Uma cena do filme "Flores raras" me marcou muito: Elizabeth Bishop chega ao Brasil, precisa preencher um documento e escrever sua profissão, ela pensa por alguns segundos antes de completar o campo vazio com a palavra poeta.
A dificuldade para assumir-se escritor, poeta, artista, não é banal.
Na semana passada, faleceu João Gilberto Noll, um dos maiores escritores brasileiros. Meu primeiro encontro com o Noll foi tardio: canto de prateleira no chão do Arco da Velha, li "O cego e a dançarina". Lembro ter pensado que as pessoas deveriam conhecer aquilo. Mais tarde li "A fúria do corpo", o "Quieto animal da esquina", entre outros que me tiravam o chão, porque tudo naquelas páginas era meio ação meio sonho. Até que o deserto onírico de "Rastros do verão" foi parar no corpus da minha tese. Tive encontros generosos com o Noll no doutorado. Conheci a sua leitura performática e litúrgica, sua lentidão de movimentos e seu sorriso acolhedor. Poderia ele próprio ser um de seus personagens: meio ação meio sonho.

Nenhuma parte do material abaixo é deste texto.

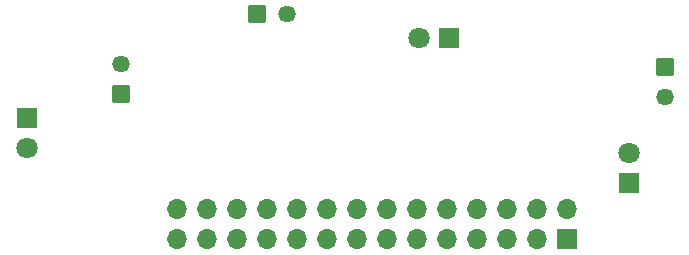
<source format=gbr>
%TF.GenerationSoftware,KiCad,Pcbnew,8.0.1*%
%TF.CreationDate,2024-03-24T23:20:45+02:00*%
%TF.ProjectId,_autosave-_autosave-Assignment 2,5f617574-6f73-4617-9665-2d5f6175746f,rev?*%
%TF.SameCoordinates,Original*%
%TF.FileFunction,Soldermask,Bot*%
%TF.FilePolarity,Negative*%
%FSLAX46Y46*%
G04 Gerber Fmt 4.6, Leading zero omitted, Abs format (unit mm)*
G04 Created by KiCad (PCBNEW 8.0.1) date 2024-03-24 23:20:45*
%MOMM*%
%LPD*%
G01*
G04 APERTURE LIST*
G04 Aperture macros list*
%AMRoundRect*
0 Rectangle with rounded corners*
0 $1 Rounding radius*
0 $2 $3 $4 $5 $6 $7 $8 $9 X,Y pos of 4 corners*
0 Add a 4 corners polygon primitive as box body*
4,1,4,$2,$3,$4,$5,$6,$7,$8,$9,$2,$3,0*
0 Add four circle primitives for the rounded corners*
1,1,$1+$1,$2,$3*
1,1,$1+$1,$4,$5*
1,1,$1+$1,$6,$7*
1,1,$1+$1,$8,$9*
0 Add four rect primitives between the rounded corners*
20,1,$1+$1,$2,$3,$4,$5,0*
20,1,$1+$1,$4,$5,$6,$7,0*
20,1,$1+$1,$6,$7,$8,$9,0*
20,1,$1+$1,$8,$9,$2,$3,0*%
G04 Aperture macros list end*
%ADD10C,1.462000*%
%ADD11RoundRect,0.102000X0.629000X-0.629000X0.629000X0.629000X-0.629000X0.629000X-0.629000X-0.629000X0*%
%ADD12R,1.800000X1.800000*%
%ADD13C,1.800000*%
%ADD14RoundRect,0.102000X-0.629000X-0.629000X0.629000X-0.629000X0.629000X0.629000X-0.629000X0.629000X0*%
%ADD15RoundRect,0.102000X-0.629000X0.629000X-0.629000X-0.629000X0.629000X-0.629000X0.629000X0.629000X0*%
%ADD16R,1.700000X1.700000*%
%ADD17O,1.700000X1.700000*%
G04 APERTURE END LIST*
D10*
%TO.C,D2*%
X123000000Y-112230000D03*
D11*
X123000000Y-114770000D03*
%TD*%
D12*
%TO.C,D1*%
X115025000Y-116725000D03*
D13*
X115025000Y-119265000D03*
%TD*%
D10*
%TO.C,D4*%
X137000000Y-108000000D03*
D14*
X134460000Y-108000000D03*
%TD*%
D10*
%TO.C,D3*%
X169000000Y-115000000D03*
D15*
X169000000Y-112460000D03*
%TD*%
D16*
%TO.C,J1*%
X160700000Y-127000000D03*
D17*
X160700000Y-124460000D03*
X158160000Y-127000000D03*
X158160000Y-124460000D03*
X155620000Y-127000000D03*
X155620000Y-124460000D03*
X153080000Y-127000000D03*
X153080000Y-124460000D03*
X150540000Y-127000000D03*
X150540000Y-124460000D03*
X148000000Y-127000000D03*
X148000000Y-124460000D03*
X145460000Y-127000000D03*
X145460000Y-124460000D03*
X142920000Y-127000000D03*
X142920000Y-124460000D03*
X140380000Y-127000000D03*
X140380000Y-124460000D03*
X137840000Y-127000000D03*
X137840000Y-124460000D03*
X135300000Y-127000000D03*
X135300000Y-124460000D03*
X132760000Y-127000000D03*
X132760000Y-124460000D03*
X130220000Y-127000000D03*
X130220000Y-124460000D03*
X127680000Y-127000000D03*
X127680000Y-124460000D03*
%TD*%
D12*
%TO.C,D6*%
X166000000Y-122275000D03*
D13*
X166000000Y-119735000D03*
%TD*%
D12*
%TO.C,D5*%
X150775000Y-110025000D03*
D13*
X148235000Y-110025000D03*
%TD*%
M02*

</source>
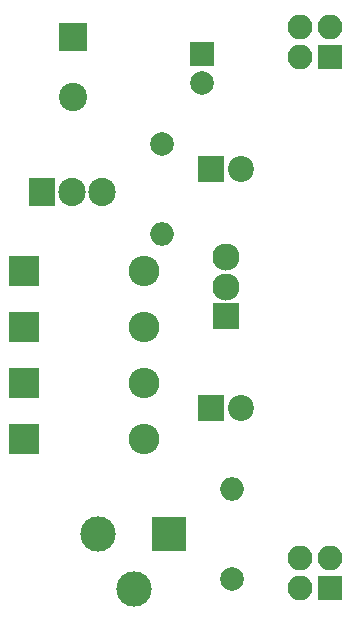
<source format=gts>
G04 #@! TF.GenerationSoftware,KiCad,Pcbnew,5.0.0-fee4fd1~66~ubuntu18.04.1*
G04 #@! TF.CreationDate,2018-08-15T18:58:20-07:00*
G04 #@! TF.ProjectId,BreadboardPowerSupply_v2,4272656164626F617264506F77657253,2*
G04 #@! TF.SameCoordinates,Original*
G04 #@! TF.FileFunction,Soldermask,Top*
G04 #@! TF.FilePolarity,Negative*
%FSLAX46Y46*%
G04 Gerber Fmt 4.6, Leading zero omitted, Abs format (unit mm)*
G04 Created by KiCad (PCBNEW 5.0.0-fee4fd1~66~ubuntu18.04.1) date Wed Aug 15 18:58:20 2018*
%MOMM*%
%LPD*%
G01*
G04 APERTURE LIST*
%ADD10R,2.000000X2.000000*%
%ADD11C,2.000000*%
%ADD12R,2.600000X2.600000*%
%ADD13O,2.600000X2.600000*%
%ADD14C,2.200000*%
%ADD15R,2.200000X2.200000*%
%ADD16R,3.000000X3.000000*%
%ADD17C,3.000000*%
%ADD18O,2.100000X2.100000*%
%ADD19R,2.100000X2.100000*%
%ADD20O,2.000000X2.000000*%
%ADD21R,2.300000X2.300000*%
%ADD22C,2.300000*%
%ADD23R,2.305000X2.400000*%
%ADD24O,2.305000X2.400000*%
%ADD25R,2.400000X2.400000*%
%ADD26C,2.400000*%
G04 APERTURE END LIST*
D10*
G04 #@! TO.C,C2*
X54229000Y-112014000D03*
D11*
X54229000Y-114514000D03*
G04 #@! TD*
D12*
G04 #@! TO.C,D1*
X39116000Y-144653000D03*
D13*
X49276000Y-144653000D03*
G04 #@! TD*
G04 #@! TO.C,D2*
X49276000Y-139911666D03*
D12*
X39116000Y-139911666D03*
G04 #@! TD*
G04 #@! TO.C,D3*
X39116000Y-135170333D03*
D13*
X49276000Y-135170333D03*
G04 #@! TD*
G04 #@! TO.C,D4*
X49276000Y-130429000D03*
D12*
X39116000Y-130429000D03*
G04 #@! TD*
D14*
G04 #@! TO.C,D5*
X57531000Y-141986000D03*
D15*
X54991000Y-141986000D03*
G04 #@! TD*
G04 #@! TO.C,D6*
X54991000Y-121793000D03*
D14*
X57531000Y-121793000D03*
G04 #@! TD*
D16*
G04 #@! TO.C,J1*
X51435000Y-152654000D03*
D17*
X45435000Y-152654000D03*
X48435000Y-157354000D03*
G04 #@! TD*
D18*
G04 #@! TO.C,J2*
X62484000Y-154686000D03*
X65024000Y-154686000D03*
X62484000Y-157226000D03*
D19*
X65024000Y-157226000D03*
G04 #@! TD*
G04 #@! TO.C,J3*
X65024000Y-112268000D03*
D18*
X62484000Y-112268000D03*
X65024000Y-109728000D03*
X62484000Y-109728000D03*
G04 #@! TD*
D11*
G04 #@! TO.C,R1*
X56769000Y-156464000D03*
D20*
X56769000Y-148844000D03*
G04 #@! TD*
G04 #@! TO.C,R2*
X50800000Y-127254000D03*
D11*
X50800000Y-119634000D03*
G04 #@! TD*
D21*
G04 #@! TO.C,SW1*
X56261000Y-134239000D03*
D22*
X56261000Y-131739000D03*
X56261000Y-129239000D03*
G04 #@! TD*
D23*
G04 #@! TO.C,U1*
X40640000Y-123698000D03*
D24*
X43180000Y-123698000D03*
X45720000Y-123698000D03*
G04 #@! TD*
D25*
G04 #@! TO.C,C1*
X43307000Y-110617000D03*
D26*
X43307000Y-115617000D03*
G04 #@! TD*
M02*

</source>
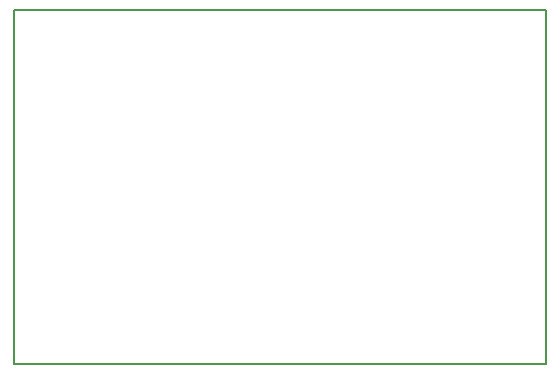
<source format=gbr>
G04 #@! TF.GenerationSoftware,KiCad,Pcbnew,(5.0.1)-4*
G04 #@! TF.CreationDate,2019-12-24T00:11:51+01:00*
G04 #@! TF.ProjectId,greenhouse_sensors,677265656E686F7573655F73656E736F,rev?*
G04 #@! TF.SameCoordinates,PX7270e00PY632ea00*
G04 #@! TF.FileFunction,Profile,NP*
%FSLAX46Y46*%
G04 Gerber Fmt 4.6, Leading zero omitted, Abs format (unit mm)*
G04 Created by KiCad (PCBNEW (5.0.1)-4) date 24/12/2019 00:11:51*
%MOMM*%
%LPD*%
G01*
G04 APERTURE LIST*
%ADD10C,0.150000*%
G04 APERTURE END LIST*
D10*
X0Y30000000D02*
X45000000Y30000000D01*
X0Y0D02*
X0Y30000000D01*
X45000000Y0D02*
X0Y0D01*
X45000000Y30000000D02*
X45000000Y0D01*
M02*

</source>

Dentre os textos de homenagem que ele tem recebido, um me deixou muito triste, porque ali estava uma verdade feia: o homem morreu no descaso, na indigência cultural. Na semana em que ele morreu, eu falava com o Germano da livraria, que tentava viabilizar uma oficina do Noll por aqui. O custo estava alto. Sugeri que tentássemos alguma instituição para bancar ou patrocínio. E contei ao Germano que o Fernando Ramos, da Festipoa, tinha me dito uma vez que o Noll, um dos maiores escritores brasileiros, vivia "franciscanamente". Não deu tempo de verificar patrocínio e o Noll se foi. Ele estava dando uma oficina na Aldeia em Porto Alegre. A Nanni Rios, responsável pelo espaço e pelo convite, foi bater na porta da casa dele para saber o que tinha acontecido, afinal, ele nunca tinha sequer se atrasado para um compromisso. Pela manhã mandei mensagem à Moema, amiga minha: tu viu que o Noll morreu? Sim, ela respondeu e ficamos conversando sobre o significado de ser escritor e sobre o significado de ser João Gilberto Noll nos dias que se sucederam. Cinco Prêmios Jabutis, escritor residente na King's College em Londres, professor convidado em Berkeley, prêmio da APCA, obra imensa, mas não é apenas isso. É muito mais. É a falta de reconhecimento em vida, não digo admiração, mas pergunto, como viver sendo escritor?
Outro dia eu fui dar entrada nos papeis do meu casamento, e ali, questionada sobre minha profissão, hesitei. E perguntei à minha namorada o que eu deveria escrever. Ela disse: escritora, você precisa se reconhecer. Eu fiquei pensando nos convites maravilhosos que têm surgido na minha vida, em função da literatura, e pensei também que há alguns meses nos enforcamos para pagar o aluguel e as contas se acumulam. Reconhecimento? De que maneira nos reconhecemos e aos outros?
Esta não é uma discussão banal e nem pode ser.